## Kernel Regression



### Conditional expectations



We address the following problem.  There exists a random variable $y$
with conditional expectation $E(y|x)$  which is continuous in
$x$ (further, if $x$ is random then the density of $x$, $f(x)>0$).
For example (play!):



In [1]:
import numpy as np

def m(x): return np.sin(2*x)/(1+x)

Plot the conditional expectation:



In [1]:
%matplotlib inline
import matplotlib.pyplot as plt

V = np.linspace(1e-4,2*np.pi,1000)

ax = plt.plot(V,m(V))

### Sample



Now, suppose we don&rsquo;t know $m$ or the conditional distribution of $y$,
but we can draw a sample of realizations, which we&rsquo;ll put in a `pandas.Series`.



In [1]:
import pandas as pd
from scipy.stats import distributions as iid

X = iid.uniform(V.min(),V.max())  # Handy to have bounded support, but not necessary

U = iid.norm(scale=0.1) # Scale=std. dev.  Play!

n = 1000 # Sample size

x = pd.Series(X.rvs(size=n))

# Series are imperial when they can be:
y = m(x) + U.rvs(size=n)  

type(y)

Now let&rsquo;s take an informal look at the data:



In [1]:
plt.scatter(x,y)

How can we use this random sample to estimate $m$?  The scatterplot
suggests that some kind of local smoothing might help.



### Estimator



Let&rsquo;s go ahead and define the kernel regression estimator, following
the same general logic as in our exploration of kernel densities.

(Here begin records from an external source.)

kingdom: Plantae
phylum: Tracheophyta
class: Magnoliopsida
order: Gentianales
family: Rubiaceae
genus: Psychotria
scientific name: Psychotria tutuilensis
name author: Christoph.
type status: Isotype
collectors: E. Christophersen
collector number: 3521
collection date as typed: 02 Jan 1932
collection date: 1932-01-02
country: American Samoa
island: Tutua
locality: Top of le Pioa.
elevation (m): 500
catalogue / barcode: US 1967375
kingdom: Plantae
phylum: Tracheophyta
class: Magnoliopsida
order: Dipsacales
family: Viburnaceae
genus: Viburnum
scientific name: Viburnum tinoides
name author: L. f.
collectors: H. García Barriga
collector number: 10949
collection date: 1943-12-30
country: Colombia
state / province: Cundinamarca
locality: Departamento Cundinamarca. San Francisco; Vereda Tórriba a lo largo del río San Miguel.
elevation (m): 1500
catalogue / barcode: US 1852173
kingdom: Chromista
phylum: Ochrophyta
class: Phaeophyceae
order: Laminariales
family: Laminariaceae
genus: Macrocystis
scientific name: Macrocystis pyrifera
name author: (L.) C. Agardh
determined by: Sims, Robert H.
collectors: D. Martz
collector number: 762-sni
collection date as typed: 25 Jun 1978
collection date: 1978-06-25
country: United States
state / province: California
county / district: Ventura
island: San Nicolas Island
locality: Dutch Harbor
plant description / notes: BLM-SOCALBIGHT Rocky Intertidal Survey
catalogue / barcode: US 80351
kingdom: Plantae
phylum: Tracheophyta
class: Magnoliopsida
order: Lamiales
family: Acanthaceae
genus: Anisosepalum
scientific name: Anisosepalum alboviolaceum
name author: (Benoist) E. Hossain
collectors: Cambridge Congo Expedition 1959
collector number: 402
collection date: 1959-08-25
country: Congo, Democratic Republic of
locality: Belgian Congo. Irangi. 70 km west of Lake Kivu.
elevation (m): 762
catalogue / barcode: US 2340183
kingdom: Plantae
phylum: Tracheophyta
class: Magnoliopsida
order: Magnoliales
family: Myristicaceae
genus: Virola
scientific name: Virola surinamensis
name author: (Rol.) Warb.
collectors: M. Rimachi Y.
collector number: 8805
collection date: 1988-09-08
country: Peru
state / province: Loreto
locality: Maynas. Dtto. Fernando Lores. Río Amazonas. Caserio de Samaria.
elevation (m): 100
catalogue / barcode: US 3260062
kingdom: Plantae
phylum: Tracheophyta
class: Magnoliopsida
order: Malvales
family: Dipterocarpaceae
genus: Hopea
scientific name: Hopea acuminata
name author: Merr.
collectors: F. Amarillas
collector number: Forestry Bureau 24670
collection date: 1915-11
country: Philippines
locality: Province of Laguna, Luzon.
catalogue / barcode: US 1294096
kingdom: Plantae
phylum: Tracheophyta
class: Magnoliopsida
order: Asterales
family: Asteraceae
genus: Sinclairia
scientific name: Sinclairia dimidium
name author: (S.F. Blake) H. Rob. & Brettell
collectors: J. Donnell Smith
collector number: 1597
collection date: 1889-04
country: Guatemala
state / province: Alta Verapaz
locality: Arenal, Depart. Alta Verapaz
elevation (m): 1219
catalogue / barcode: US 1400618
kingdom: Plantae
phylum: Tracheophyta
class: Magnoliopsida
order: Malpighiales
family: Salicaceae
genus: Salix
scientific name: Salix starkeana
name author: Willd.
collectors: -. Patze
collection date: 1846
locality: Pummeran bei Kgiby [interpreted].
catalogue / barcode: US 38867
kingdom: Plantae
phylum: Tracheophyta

Start by defining a kernel:



In [1]:
sqrt3 = np.sqrt(3)  # Avoid repeated evaluation of this for speed...

k = lambda u: (np.abs(u) < sqrt3)/(2*sqrt3)  # Rectangular kernel

# k = lambda u: np.exp(-(u**2)/2)/np.sqrt(2*np.pi) # Gaussian kernel

Now define the kernel estimator:



In [1]:
def kernel_regression(X,y,h):
    """
    Use data (X,y) to estimate E(y|x), using bandwidth h.
    """
    def mhat(x):
        S = k((X-x)/h) # "Smooths"

        return S.dot(y)/S.sum()

    return mhat

We already have a random sample: let&rsquo;s try using it to estimate $m$:



In [1]:
mhat = kernel_regression(x,y,h=0.3) 

mhat(1)  # Try to evaluate at a point

Now graph our estimate



In [1]:
fig,ax = plt.subplots()

ax.plot(V,[m(v) for v in V])  # "Truth"
ax.plot(V,[mhat(v) for v in V]) # Estimate

### Leave-one out cross-validation



We talked about computing estimates $m_{-i}$ to estimate the IMSE.
   Doing this directly would require $n$ separate estimations.  This
   is expensive!

A little algebra suggests an alternative, involving the &ldquo;Gram&rdquo; matrix.



In [1]:
def leave_out_residuals(X,y):
    """
    Use data (X_{-j},y_{-j}) to estimate E(y|x), using bandwidth h.
    """
    
    def Gram_matrix(X,h):
        """
        Define kernel-data matrix [ k((x_i-x_j)/h) ]
        """
        v = np.array(X).reshape((-1,1)) # Column vector

        return k((v-v.T)/h) 

    def ecv(h):
        """
        Leave-out residuals as fn of bandwidth h.
        """
        G = Gram_matrix(X,h)
        G0 = G - np.diag(np.diag(G)) # Zero out diagonals

        e = y - (G0@y)/np.sum(G0,axis=1)

        return e

    return ecv

Consider the &ldquo;leave-one-out&rdquo; or &ldquo;Cross-Validation&rdquo; residuals:



In [1]:
ecv = leave_out_residuals(x,y)

ax = ecv(h=0.1).hist()

Define an estimator of the IMSE as a function of the bandwidth $h$:



In [1]:
def imse_cv(h):
    return np.mean(ecv(h)**2)

imse_cv(.5)

Try plotting esimated IMSE as a function of bandwidth:



In [1]:
H = np.linspace(1e-3,.5,20)

plt.plot(H,[imse_cv(h) for h in H])

Actually find the minimum:



In [1]:
from scipy.optimize import minimize_scalar

soltn = minimize_scalar(imse_cv,bounds=[1e-2,1])

if soltn.success:
    hstar = soltn.x
    print(soltn)

Now, estimate using estimated optimal bandwidth:



In [1]:
mhat = kernel_regression(x,y,hstar)

fig,ax = plt.subplots()

ax.plot(V,[m(v) for v in V])  # "Truth"
ax.plot(V,[mhat(v) for v in V]) # Estimate